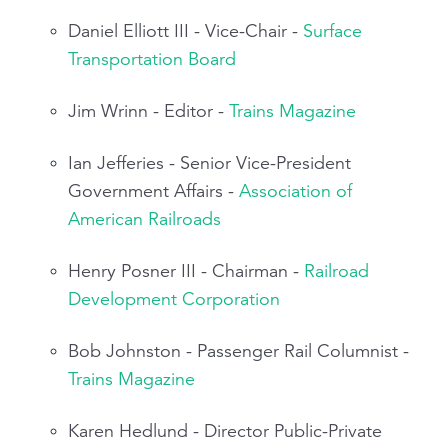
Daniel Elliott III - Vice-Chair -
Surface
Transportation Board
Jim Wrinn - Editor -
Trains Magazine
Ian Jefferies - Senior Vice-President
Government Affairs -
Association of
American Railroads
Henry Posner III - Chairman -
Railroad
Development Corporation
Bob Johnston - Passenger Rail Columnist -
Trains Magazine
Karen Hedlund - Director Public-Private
──────────
» What to produce
Reproduce the text of the material line for line, without changing any wording or punctuation. Omit the pictures.

» Written answer
Daniel Elliott III - Vice-Chair -
Surface
Transportation Board
Jim Wrinn - Editor -
Trains Magazine
Ian Jefferies - Senior Vice-President
Government Affairs -
Association of
American Railroads
Henry Posner III - Chairman -
Railroad
Development Corporation
Bob Johnston - Passenger Rail Columnist -
Trains Magazine
Karen Hedlund - Director Public-Private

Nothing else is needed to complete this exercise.